Retype, word for word, each line between the lines holding "Même si les" and "Recent Posts", inclusive, and leave the rest of the data alone.
BEGIN
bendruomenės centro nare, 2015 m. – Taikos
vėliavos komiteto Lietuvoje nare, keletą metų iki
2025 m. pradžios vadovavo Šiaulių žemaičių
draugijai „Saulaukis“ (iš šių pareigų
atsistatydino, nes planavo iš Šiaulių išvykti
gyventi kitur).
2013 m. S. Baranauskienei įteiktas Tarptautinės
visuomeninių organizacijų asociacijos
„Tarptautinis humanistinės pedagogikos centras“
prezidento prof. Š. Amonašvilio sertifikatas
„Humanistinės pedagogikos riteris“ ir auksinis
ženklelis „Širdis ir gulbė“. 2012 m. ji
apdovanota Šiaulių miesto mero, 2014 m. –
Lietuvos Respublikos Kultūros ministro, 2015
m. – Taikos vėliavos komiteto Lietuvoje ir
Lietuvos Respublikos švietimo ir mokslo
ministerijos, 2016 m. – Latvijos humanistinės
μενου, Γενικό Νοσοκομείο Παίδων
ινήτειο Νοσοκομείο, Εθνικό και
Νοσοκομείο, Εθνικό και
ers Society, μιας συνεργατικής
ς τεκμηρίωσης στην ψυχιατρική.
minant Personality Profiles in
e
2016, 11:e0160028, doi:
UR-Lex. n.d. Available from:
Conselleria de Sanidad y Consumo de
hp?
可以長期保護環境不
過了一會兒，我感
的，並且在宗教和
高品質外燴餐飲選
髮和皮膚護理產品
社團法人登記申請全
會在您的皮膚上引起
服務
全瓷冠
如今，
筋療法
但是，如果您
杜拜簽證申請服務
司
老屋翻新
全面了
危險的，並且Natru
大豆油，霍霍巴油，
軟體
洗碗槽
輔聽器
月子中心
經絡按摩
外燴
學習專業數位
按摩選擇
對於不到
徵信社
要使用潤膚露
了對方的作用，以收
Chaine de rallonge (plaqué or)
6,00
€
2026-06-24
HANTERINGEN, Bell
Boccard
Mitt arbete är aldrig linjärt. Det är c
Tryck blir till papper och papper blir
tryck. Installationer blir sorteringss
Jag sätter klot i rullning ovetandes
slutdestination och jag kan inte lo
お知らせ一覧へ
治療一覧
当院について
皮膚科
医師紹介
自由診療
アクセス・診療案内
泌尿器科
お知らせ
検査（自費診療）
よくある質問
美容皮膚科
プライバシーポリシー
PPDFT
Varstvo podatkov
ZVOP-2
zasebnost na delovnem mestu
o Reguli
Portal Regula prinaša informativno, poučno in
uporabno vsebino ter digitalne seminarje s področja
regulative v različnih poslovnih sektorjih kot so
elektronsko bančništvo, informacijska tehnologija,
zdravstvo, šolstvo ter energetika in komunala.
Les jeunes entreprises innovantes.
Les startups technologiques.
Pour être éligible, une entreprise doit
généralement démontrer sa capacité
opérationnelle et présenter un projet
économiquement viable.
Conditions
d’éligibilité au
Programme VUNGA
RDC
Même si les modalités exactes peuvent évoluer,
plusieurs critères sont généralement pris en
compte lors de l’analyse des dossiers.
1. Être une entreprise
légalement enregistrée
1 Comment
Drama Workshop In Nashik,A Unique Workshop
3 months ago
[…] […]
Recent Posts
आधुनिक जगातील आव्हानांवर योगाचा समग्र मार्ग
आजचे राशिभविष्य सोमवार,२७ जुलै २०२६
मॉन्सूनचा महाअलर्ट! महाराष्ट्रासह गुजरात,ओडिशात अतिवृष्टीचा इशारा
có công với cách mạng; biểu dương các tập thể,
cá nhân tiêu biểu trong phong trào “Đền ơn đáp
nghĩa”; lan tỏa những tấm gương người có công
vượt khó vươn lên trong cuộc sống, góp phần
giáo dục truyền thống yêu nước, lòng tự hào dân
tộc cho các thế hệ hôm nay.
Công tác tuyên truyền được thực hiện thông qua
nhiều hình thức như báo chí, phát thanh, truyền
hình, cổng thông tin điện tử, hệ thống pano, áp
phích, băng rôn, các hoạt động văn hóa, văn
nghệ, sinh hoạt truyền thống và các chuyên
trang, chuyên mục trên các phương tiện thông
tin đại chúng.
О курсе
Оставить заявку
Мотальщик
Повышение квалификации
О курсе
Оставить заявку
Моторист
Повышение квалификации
END
— Problem solution —
Même si les modalités exactes peuvent évoluer,
plusieurs critères sont généralement pris en
compte lors de l’analyse des dossiers.
1. Être une entreprise
légalement enregistrée
1 Comment
Drama Workshop In Nashik,A Unique Workshop
3 months ago
[…] […]
Recent Posts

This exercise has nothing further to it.